Secondly, in the general case, I'm also not particularly convinced we are surprising many users. I haven't really seen evidence of many users believing that a rust function taking an argument by reference will somehow allow foreign code to just pass references. And even if some are, I don't think it's so confusing that better documentation can't help there. While I'd agree that not supporting it would make sense if there was no concrete value in the support, I think supporting these args do have value because you can use more natural (and possibly your existing) Rust code (eg, our existing BridgedEngine trait, which I'm still hoping to use as a foreign trait, does use byref args). In some ways I see this not too dissimilar to being able to use &self. In other words, I'm asserting that the small surprise to some users is justified by the added convenience for the majority.

[mhammond]

But we can have both, right? We should be able to sniff out a Cow and carry a flag in the metadata to the bindings?

[bendk]

I feel very on the fence about this one, but I think I'm leaning towards "it's okay". Like Mark says, it seems fine to say that passing things across the FFI will likely require copying, even if you have a reference. You could even say the same thing happens with owned values. If I pass a Record value, UniFFI is going to make 2 copies that wouldn't happen with a normal Rust call -- one to serialize and one to deserialize.

[linabutler]

Thank you both! 😊

I'm not sure I entirely agree with the severity of the status quo.

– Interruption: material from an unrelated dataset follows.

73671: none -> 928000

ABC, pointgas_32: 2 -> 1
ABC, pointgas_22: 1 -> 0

Oh, definitely; I don't think it's a big problem now! I've seen tickets like #2245, #2149, #2014, and #1974 fly by, plus the fact that an &T argument to a foreign trait method will always be copied, got me thinking...what would it look like if we went the other way, and made the ownership more explicit?

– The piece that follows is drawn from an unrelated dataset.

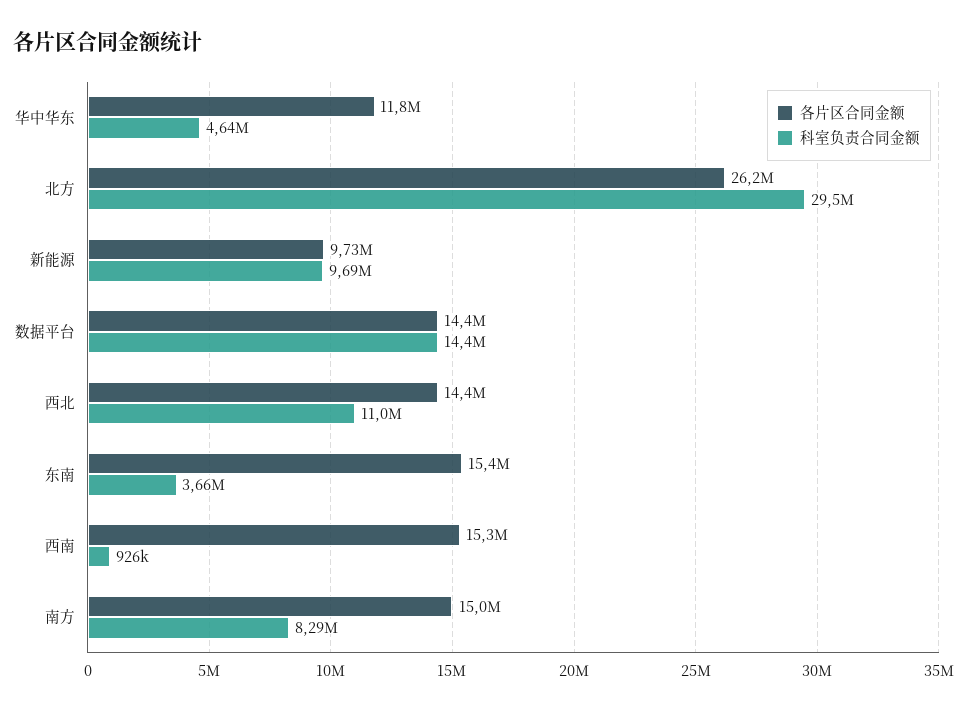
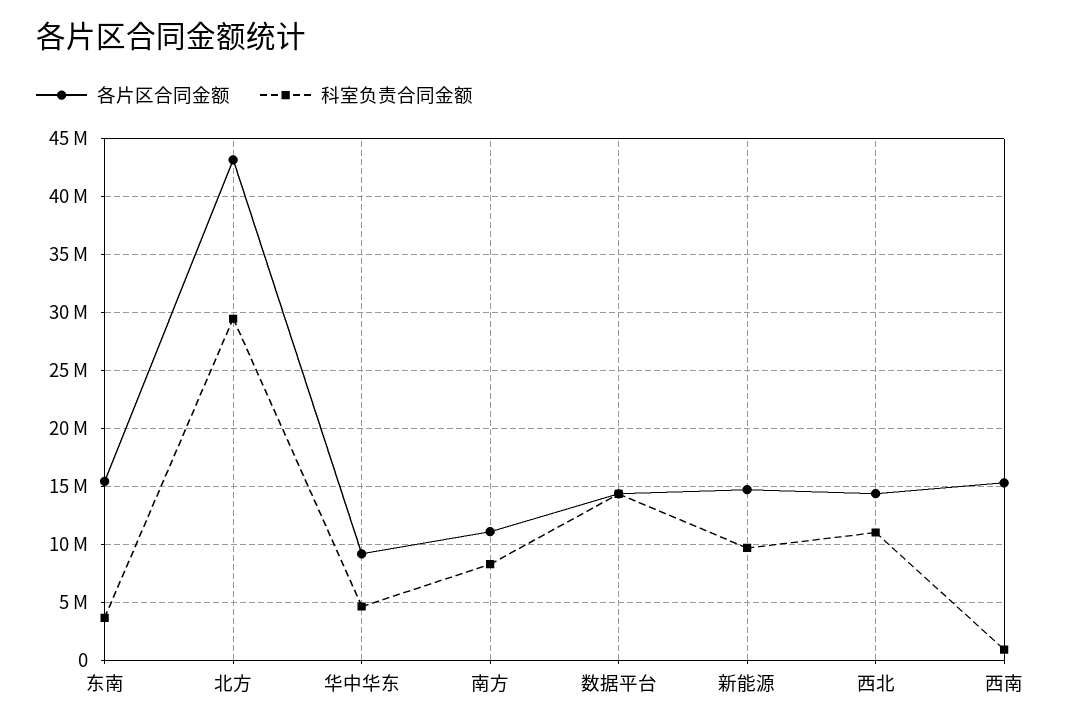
各片区合同金额, 华中华东: 11800000 -> 9000000
各片区合同金额, 北方: 26200000 -> 43000000
各片区合同金额, 新能源: 9730000 -> 15000000
各片区合同金额, 南方: 15000000 -> 11000000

In some ways I see this not too dissimilar to being able to use &self. In other words, I'm asserting that the small surprise to some users is justified by the added convenience for the majority.

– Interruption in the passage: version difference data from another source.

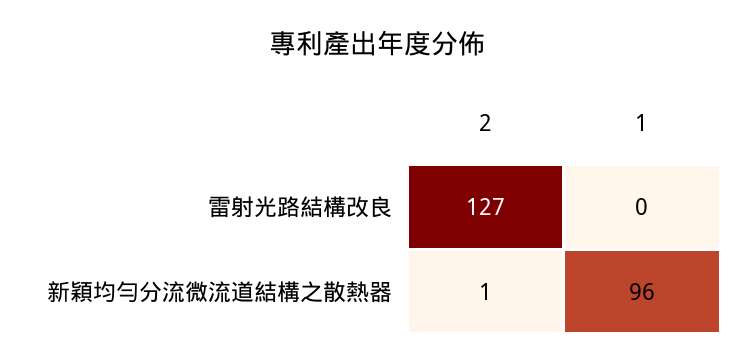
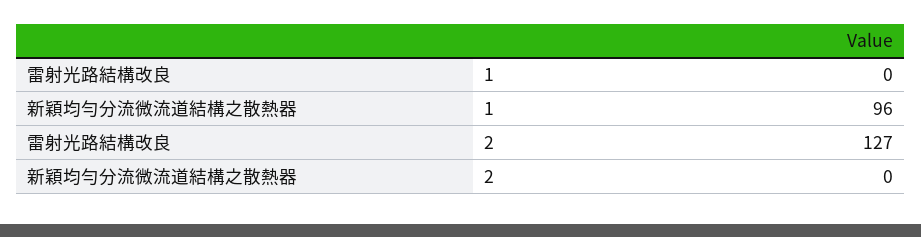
2, 新穎均勻分流微流道結構之散熱器: 1 -> 0

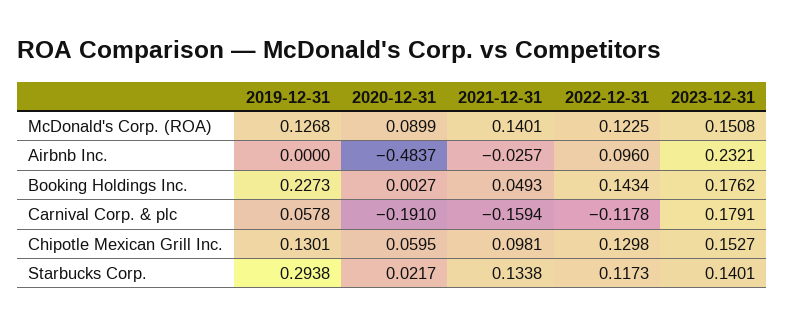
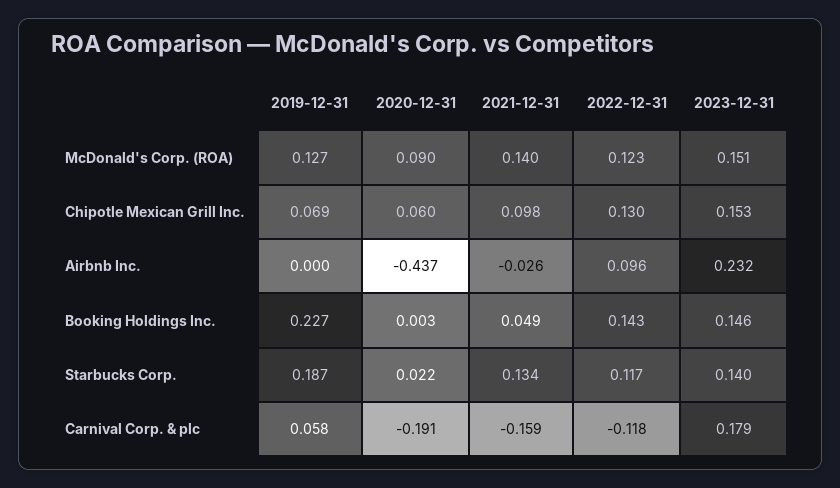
2020-12-31, Airbnb Inc.: -0.4837 -> -0.437
2023-12-31, Booking Holdings Inc.: 0.1762 -> 0.146
2019-12-31, Chipotle Mexican Grill Inc.: 0.1301 -> 0.069
2019-12-31, Starbucks Corp.: 0.2938 -> 0.187

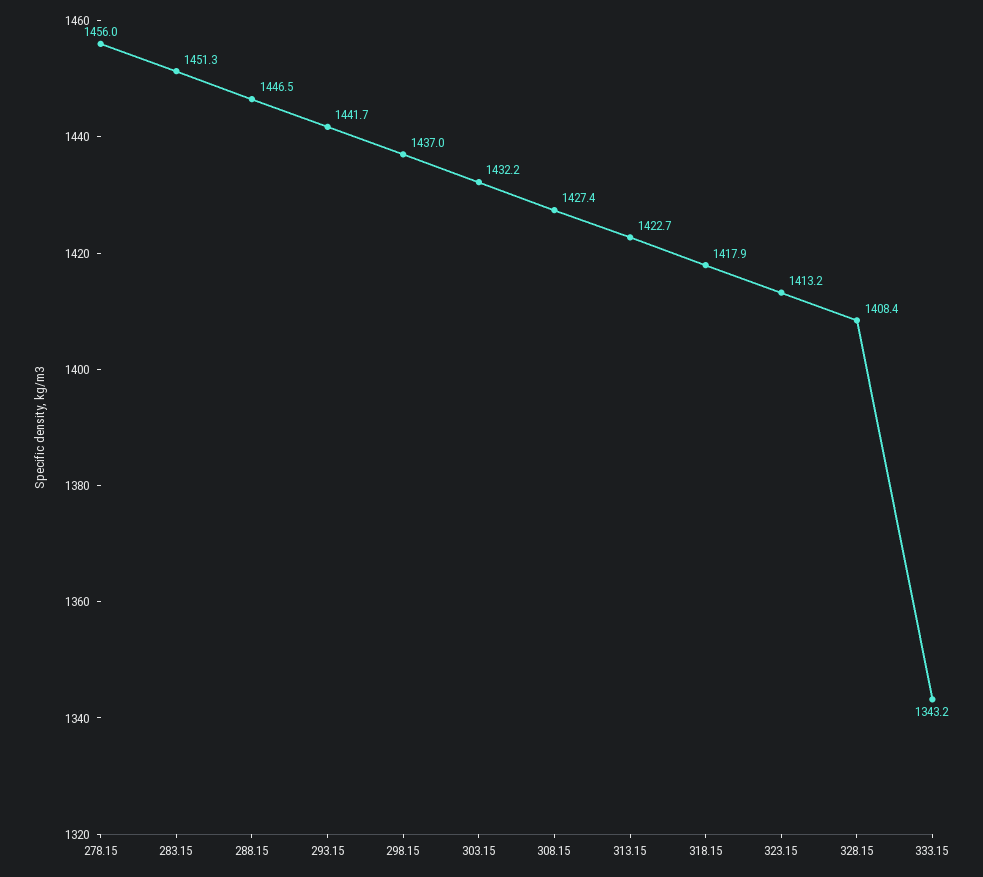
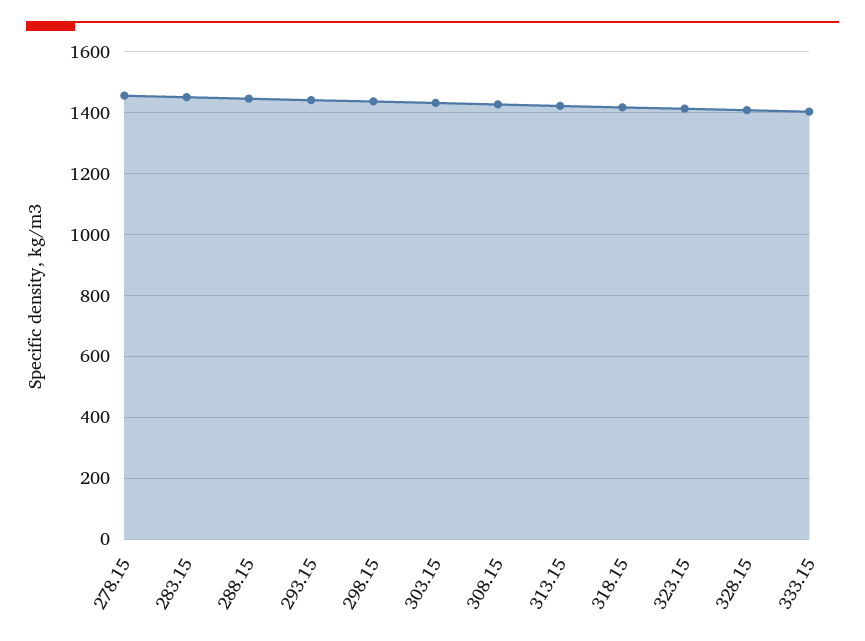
333.15: 1343.2 -> 1400

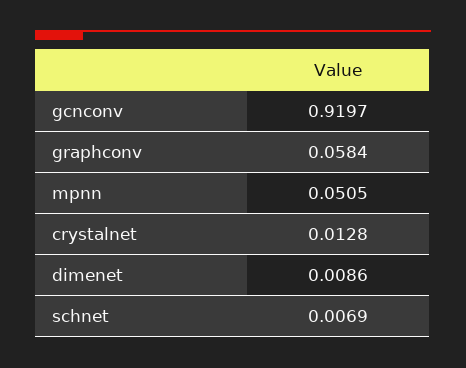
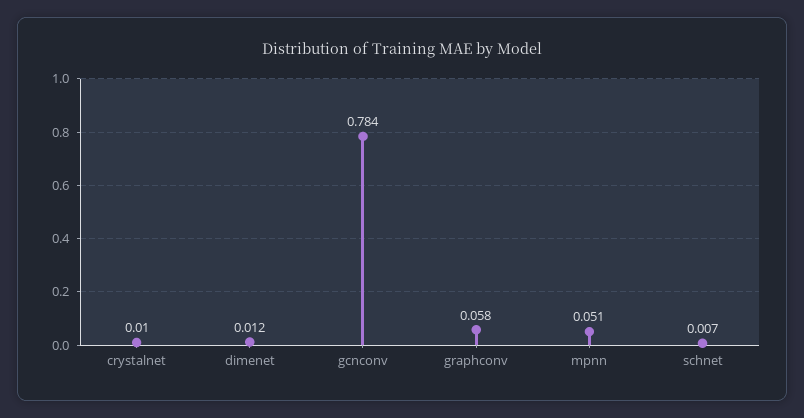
gcnconv: 0.9197 -> 0.784
crystalnet: 0.0128 -> 0.01
dimenet: 0.0086 -> 0.012

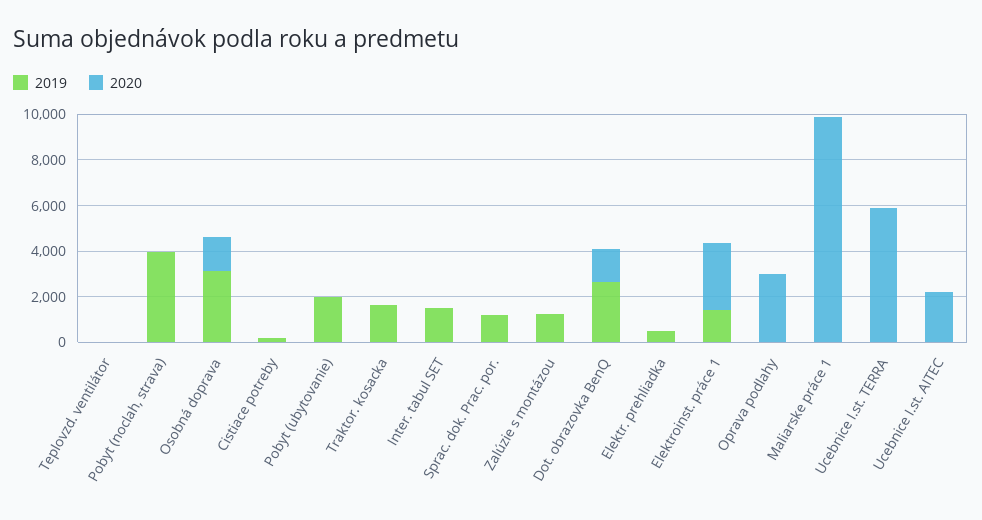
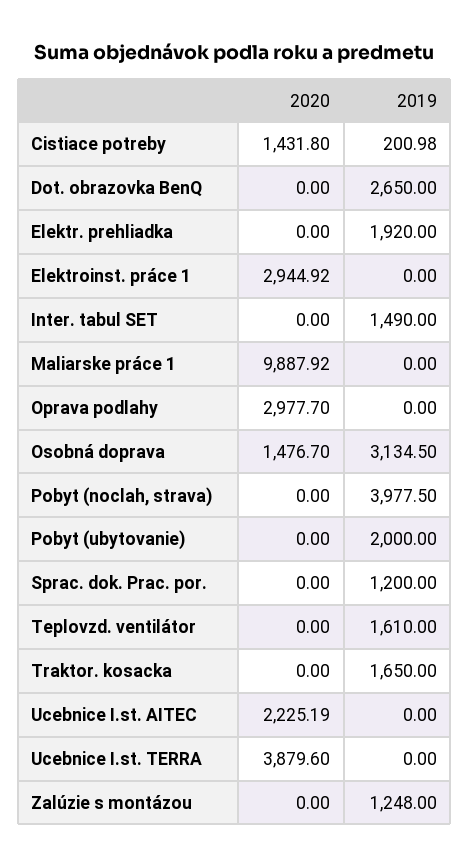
2019, Teplovzd. ventilátor: 0 -> 1610
2020, Cistiace potreby: 0 -> 1431.8
2020, Dot. obrazovka BenQ: 1500 -> 0
2019, Elektr. prehliadka: 500 -> 1920
2019, Elektroinst. práce 1: 1500 -> 0
2020, Ucebnice I.st. TERRA: 6000 -> 3879.6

I like your analogy to &self, but that feels a little different to me: an &self method called from a foreign language will increment the Rust-side Arc's strong reference count; it won't clone the object, call the &self method on it, and destroy it.

I think a closer analogy would be whether we allow &self (vs. self) methods on dictionaries and enums, since those are always copied when passed over the FFI (#1470, #1935 (comment)), if we ever support them at all.

But we can have both, right?

I think so; that sounds super useful! 😊 That way:

• Mixed-language (Rust and foreign) callers who know they won't need to take ownership, or who are OK with an extra .clone(), can write &T to have an idiomatic interface for Rust.
• Callers who want to unconditionally take ownership of an argument can write T.
• Callers who want to conditionally take ownership, and want to avoid that extra .clone(), can write Cow<'_, T>.